--- Exercise material Enclosed Below ---
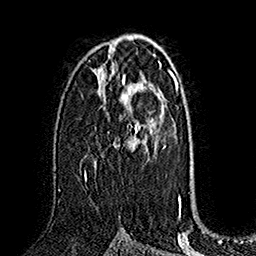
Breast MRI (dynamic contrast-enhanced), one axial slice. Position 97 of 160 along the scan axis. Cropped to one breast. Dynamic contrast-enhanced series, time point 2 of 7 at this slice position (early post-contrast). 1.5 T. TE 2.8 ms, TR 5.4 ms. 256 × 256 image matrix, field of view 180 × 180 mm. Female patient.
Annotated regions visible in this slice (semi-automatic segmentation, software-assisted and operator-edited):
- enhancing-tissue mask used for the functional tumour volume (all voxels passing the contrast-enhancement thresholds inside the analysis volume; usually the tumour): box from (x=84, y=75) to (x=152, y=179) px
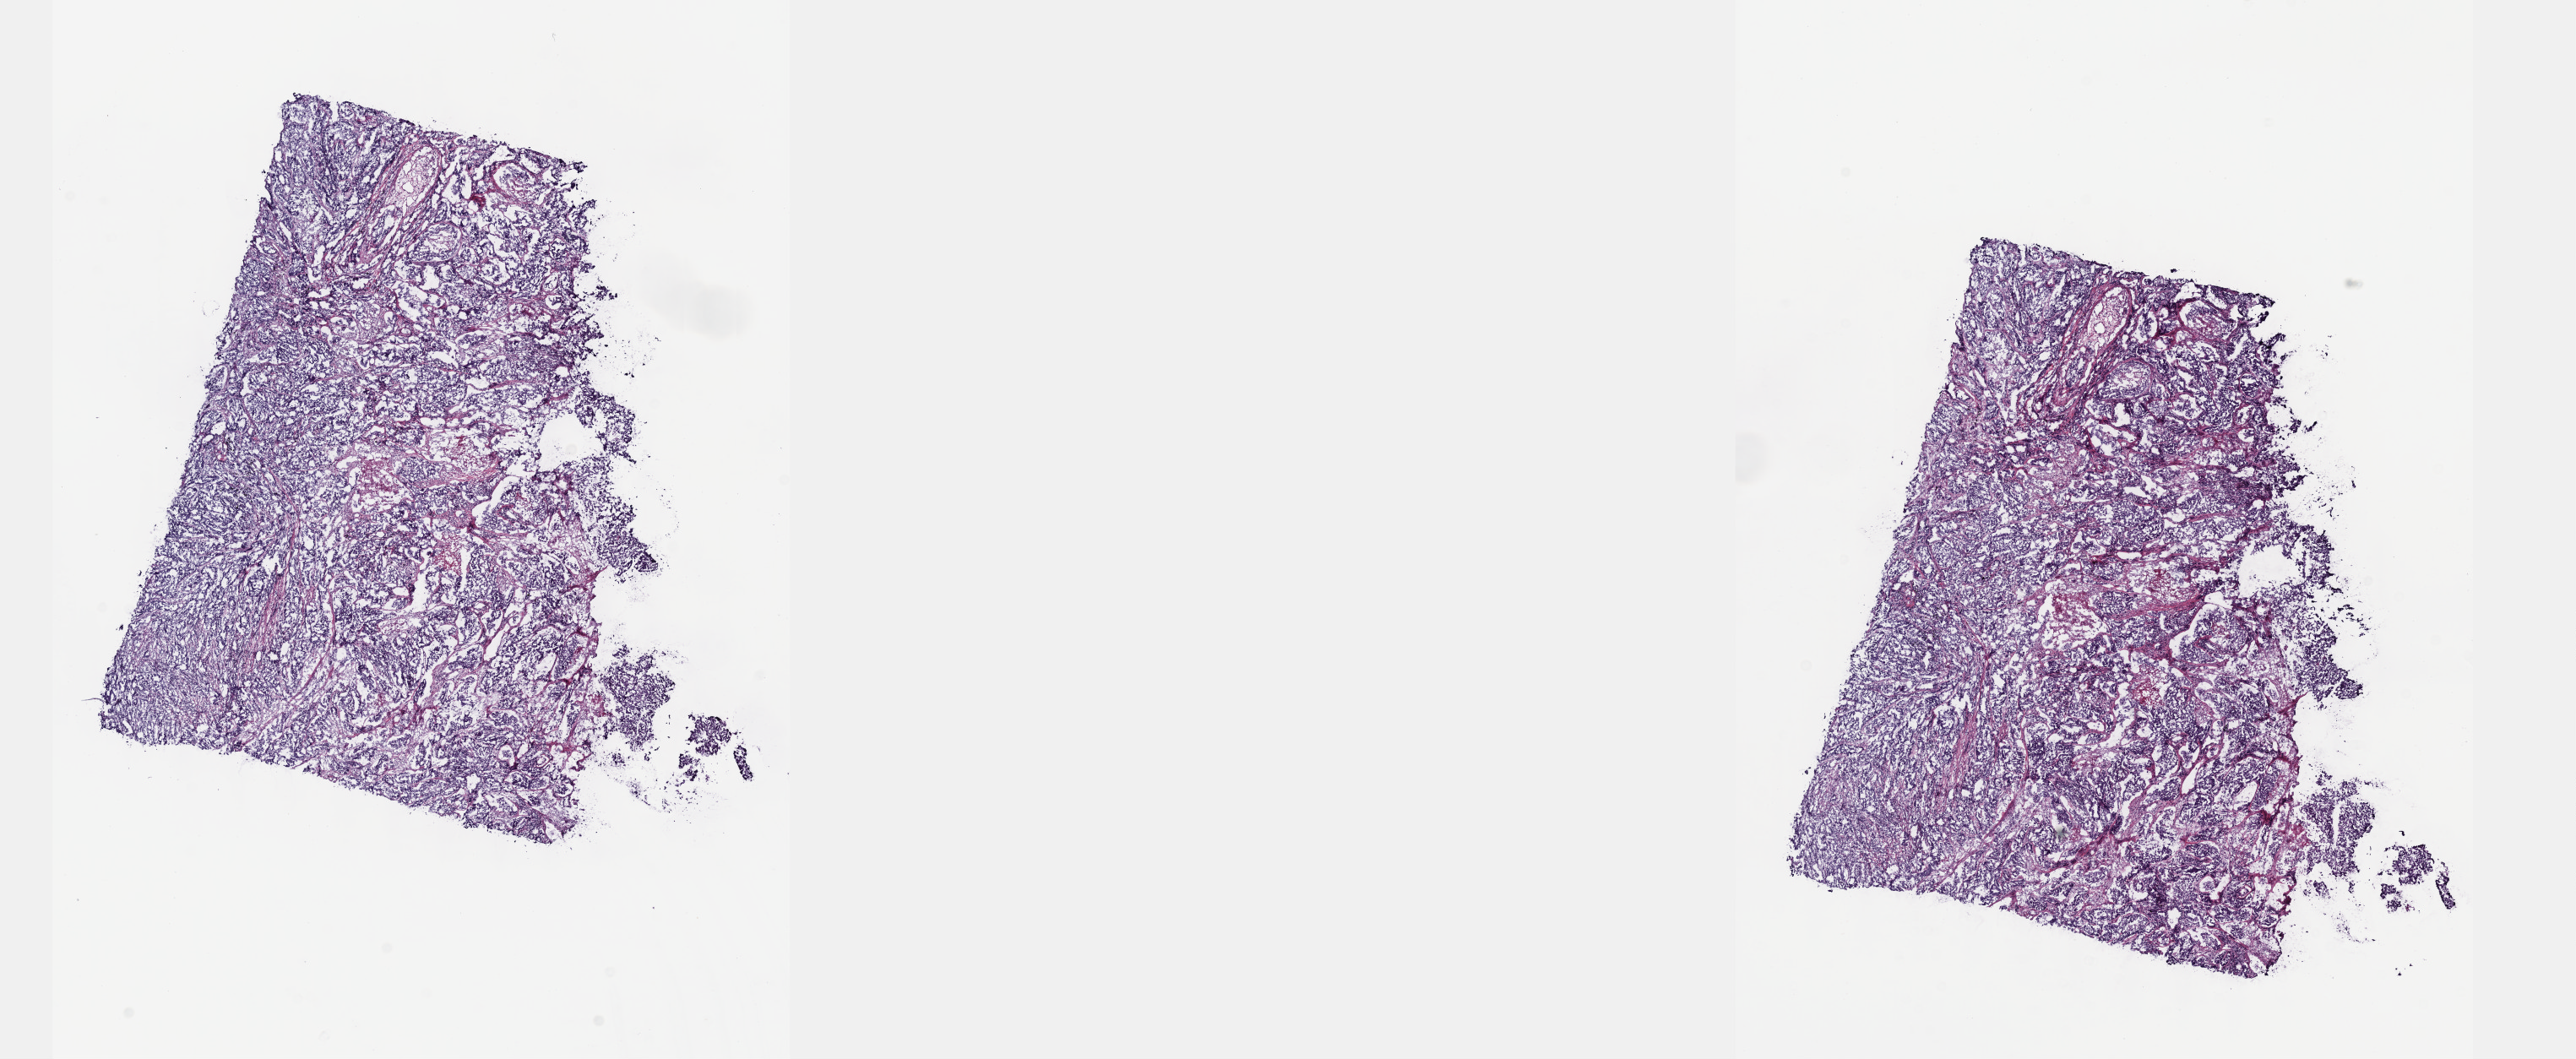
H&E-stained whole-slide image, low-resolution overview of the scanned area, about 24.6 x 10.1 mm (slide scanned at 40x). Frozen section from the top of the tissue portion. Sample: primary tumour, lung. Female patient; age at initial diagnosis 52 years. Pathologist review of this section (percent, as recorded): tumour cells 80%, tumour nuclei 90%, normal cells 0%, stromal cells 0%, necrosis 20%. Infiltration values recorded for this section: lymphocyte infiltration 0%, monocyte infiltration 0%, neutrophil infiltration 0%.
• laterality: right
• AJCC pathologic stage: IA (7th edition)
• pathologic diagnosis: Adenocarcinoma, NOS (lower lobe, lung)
--- End of Enclosed Exercise material ---
Work order:
From the first line to the last, transcribe the listing exactly; skip the pictures.

Task response:
Breast MRI (dynamic contrast-enhanced), one axial slice. Position 97 of 160 along the scan axis. Cropped to one breast. Dynamic contrast-enhanced series, time point 2 of 7 at this slice position (early post-contrast). 1.5 T. TE 2.8 ms, TR 5.4 ms. 256 × 256 image matrix, field of view 180 × 180 mm. Female patient.
Annotated regions visible in this slice (semi-automatic segmentation, software-assisted and operator-edited):
- enhancing-tissue mask used for the functional tumour volume (all voxels passing the contrast-enhancement thresholds inside the analysis volume; usually the tumour): box from (x=84, y=75) to (x=152, y=179) px
H&E-stained whole-slide image, low-resolution overview of the scanned area, about 24.6 x 10.1 mm (slide scanned at 40x). Frozen section from the top of the tissue portion. Sample: primary tumour, lung. Female patient; age at initial diagnosis 52 years. Pathologist review of this section (percent, as recorded): tumour cells 80%, tumour nuclei 90%, normal cells 0%, stromal cells 0%, necrosis 20%. Infiltration values recorded for this section: lymphocyte infiltration 0%, monocyte infiltration 0%, neutrophil infiltration 0%.
• laterality: right
• AJCC pathologic stage: IA (7th edition)
• pathologic diagnosis: Adenocarcinoma, NOS (lower lobe, lung)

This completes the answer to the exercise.